In the video, John Brooke, who serves as the attorney for several counties, said he’s noticed changes in the way public comment portions at county meetings tend to unfold as meetings have become less formal in recent years.

“Sometimes it gets a little out of hand; it gets to the point where people don’t want to respect each other and don’t want to respect the forum that they’re in,” Brooke said.

The policy is a precaution for Hancock County, council member Jim Shelby said, as the county council hasn’t experienced that in the past.

“We’ve never really had any issues that I’ve felt concerned about,” Shelby said.

Shelby added that speakers have occasionally used inappropriate language while speaking at meetings, but no behavior has risen to the level of being threatening.

Security is not present at every county council meeting, but if it were necessary to remove a speaker, the Hancock County Sheriff’s Department would be called.

While the council’s new policy is not related to recent events, political division and the sometimes violent response it can lead to are on many people’s minds following the storming of the U.S. Capitol by protesters on Jan. 6.

Statehouses around the country are on high alert heading into President-elect Joe Biden’s inauguration on Wednesday, Jan. 20. With the U.S. Capitol already locked down and surrounded by barriers and guarded by thousands of National Guard troops in anticipation of trouble, few governors are taking any chances. Gov. Eric Holcomb, for example, announced Friday, Jan. 15, that the Indiana Statehouse would be closed through Inauguration Day.

Communities are thinking about security as well. Law enforcement officials in Hancock County said they have plans in place for what they would do if a protest or political gathering in the county became volatile.
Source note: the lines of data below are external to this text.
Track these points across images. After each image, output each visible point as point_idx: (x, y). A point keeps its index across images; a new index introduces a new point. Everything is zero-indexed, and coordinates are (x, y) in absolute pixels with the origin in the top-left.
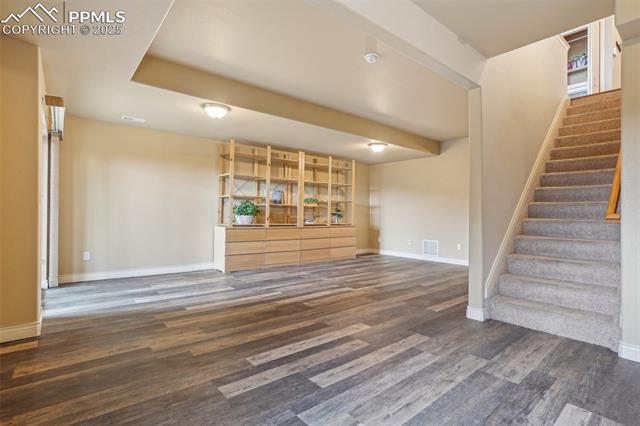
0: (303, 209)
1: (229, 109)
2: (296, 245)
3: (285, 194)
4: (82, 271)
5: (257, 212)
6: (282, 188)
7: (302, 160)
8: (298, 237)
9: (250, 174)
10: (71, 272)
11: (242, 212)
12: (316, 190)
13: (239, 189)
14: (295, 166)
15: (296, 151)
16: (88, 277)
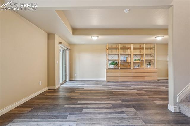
0: (133, 63)
1: (98, 37)
2: (130, 75)
3: (128, 58)
4: (75, 78)
5: (116, 64)
6: (127, 56)
7: (132, 46)
8: (131, 72)
9: (116, 53)
10: (73, 78)
11: (111, 64)
12: (141, 56)
13: (112, 58)
14: (130, 49)
15: (130, 44)
16: (76, 79)
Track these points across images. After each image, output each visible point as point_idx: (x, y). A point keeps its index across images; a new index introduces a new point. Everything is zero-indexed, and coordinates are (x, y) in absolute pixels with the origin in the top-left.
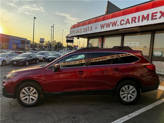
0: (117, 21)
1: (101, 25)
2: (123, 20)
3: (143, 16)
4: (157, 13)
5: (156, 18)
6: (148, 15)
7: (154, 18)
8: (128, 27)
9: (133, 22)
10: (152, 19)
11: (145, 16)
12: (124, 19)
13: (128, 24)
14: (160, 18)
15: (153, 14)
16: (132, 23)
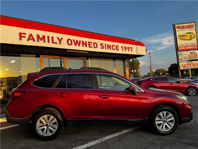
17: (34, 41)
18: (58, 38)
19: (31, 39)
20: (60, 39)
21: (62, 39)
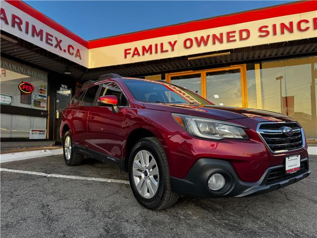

Chief Jeff Rasche of the Greenfield Police Department said the department has considered the issue, in conjunction with the city’s street commissioner and the Hancock County Sheriff’s Department. The considerations gained momentum last year when downtown Greenfield saw rallies both in support of Black Lives Matter activists and in support of law enforcement.

“It’s certainly something to think about, and something that we’ve discussed,” Rasche said.

Rasche said city hall does not have the same level of security as the county courthouse because that security is largely for the sake of judges and lawyers who regularly deal with criminal cases. He added that in his time with the police department, he hasn’t ever dealt with a threat against a government official.

Hancock County Sheriff Brad Burkhart said the increased security at the county courthouse, which was initiated when he was the department’s chief deputy, was a response to the sometimes threatening language directed at judges and prosecutors, especially in divorce and custody cases. The courthouse now only has one entrance, which is monitored with a metal detector.

The Hancock County Annex building, which houses additional government offices and where meetings of the Hancock County Council and County Commissioners are held, doesn’t have metal detectors at its entrances. However, in the past year, it has added additional security cameras and a system of electronic access that limits the use of some entrances to county employees with key cards.

Burkhart said he thinks it is important to keep in mind which buildings in the county could be the target of a violent event, even hypothetically. The sheriff’s department has conducted active-shooter drills in county buildings to help prepare for those scenarios.

“Any time you’re able to secure a facility with X-rays, locking mechanisms, stuff like that, it definitely hardens a target,” Burkhart said.

In the event of any kind of riot or out-of-control protest in downtown Greenfield, Rasche said the department’s first task would be to protect government buildings, including its own headquarters and that of the Greenfield Fire Territory. They would need to secure those buildings’ resources in order to respond to the situation.

Burkhart said a situation like that would be unique, but the sheriff’s department does have crowd control plans in place in the event a large crowd might become agitated.

Rasche and Burkhart also said the response to such an event would largely rely on getting assistance from the Indiana State Police.

“They have the resources, and they have the vehicles and the manpower,” he said.